All the lives we never lived by Anuradha Roy

Reading Time: 3 minutes

If you’re reading this, let me give you a warm hug. You’re one of the few kind and ardent readers I have got. In these times when nothing is really going hunky-dory, few instances of encouragement and warmth can go a long way for all of us. Also, sincere apologies for blogging rather infrequently. Currently, I am devoting most of my energies to CAT preparation and of course, the beginning of professional life is about to take place. Fortunately, I am able to relish the cloudy days we are blessed with these days in Bhubaneswar. Also, the first impressions of mist. More on that some other day.

Here I have just poured out my first thoughts on All the lives we never lived by Anuradha Roy.

A slow-burner. Frustrating and beautiful.

I love reading fiction as it provides me pure joy and sometimes, if I am fortunate, clarity, through the fog of the characters’ minds.

In the novel, the narrator Myshkin, a horticulturist in the fictional town of Muntazir (‘One who waits in expectation’) goes back in time, when a letter arrives, to the vast recesses of his memories trying to figure out why his mother left him and his family when he was just nine. The book is then evidently about what could have been but never did.
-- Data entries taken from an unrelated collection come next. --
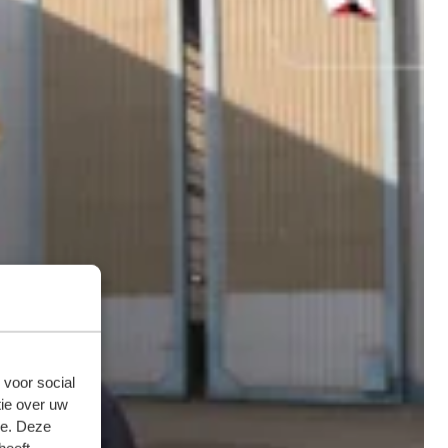
 voor social
ie over uw
se. Deze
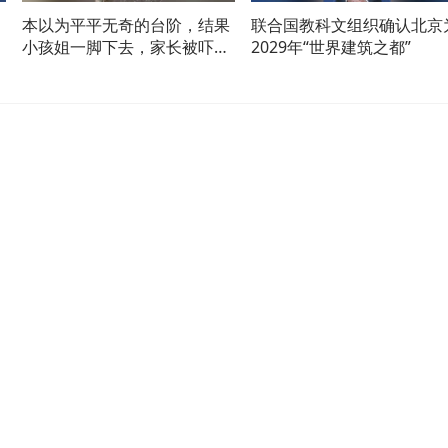
本以为平平无奇的台阶，结果
联合国教科文组织确认北京
小孩姐一脚下去，家长被吓得
2029年“世界建筑之都”
浑身一颤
The book is as much political as it is personal. Set in the 1930s and 1940s, the backdrop of Independence and World War 2 is used not so much to imbue the narrative with a grand plot as to have a subtle effect on the destiny of characters and their plans. Some real people walk across the lives of the fictional characters and the exchange between them, especially Walter Spies (a famous German painter, curator, and musicologist) and Gayatri (the narrator’s mother), is magical. Rabindranath Tagore, lovingly called Rabi Babu, also adds his profound reflections.

Honestly, I must admit I was growing impatient at times powering through the prose. But there was not a single page where I didn’t pause and smile or reflect or maybe underline a paragraph only to come back to it later in the hope of extracting a little more. Myshkin’s poetic narration filled me with happiness. I especially liked the 1930s parts where a much younger Myshkin is trying to make sense of the world around him. Seeing the familiar and the unfamiliar through a child’s eye makes it authentic and real at once. The What-ifs… Ah well, they always ‘pulsate with the energy of every unopened letter‘.

One piece of learning for me (amongst many others) was to recognize the subtle patriarchal force Nek Chand (narrator’s father) could conjure in the garb of being educated and liberal. This was important to me. Because I come from a middle-class socioeconomic background where outright patriarchy, as shown in crude art/debate, is absent. A subtle and deeper patriarchy exists, which is somehow hard to crystallize and weed out. In the last two years, I have started to recognize this and I couldn’t be more ashamed of it. Nevertheless, the point remains, I could relate a lot with the social power structures Roy has created, and in fact, I made mental notes of what I don’t want to be. That’s the clarity part for me. And I am grateful to Roy for that.

Having said this, I will still hold the criticism that the book at times felt snail-paced; it was annoyingly wandering aimlessly sometimes.

This is the kind of book that grows on you with time and I just have this feeling that I will be kinder, much kinder, to the book with age and time.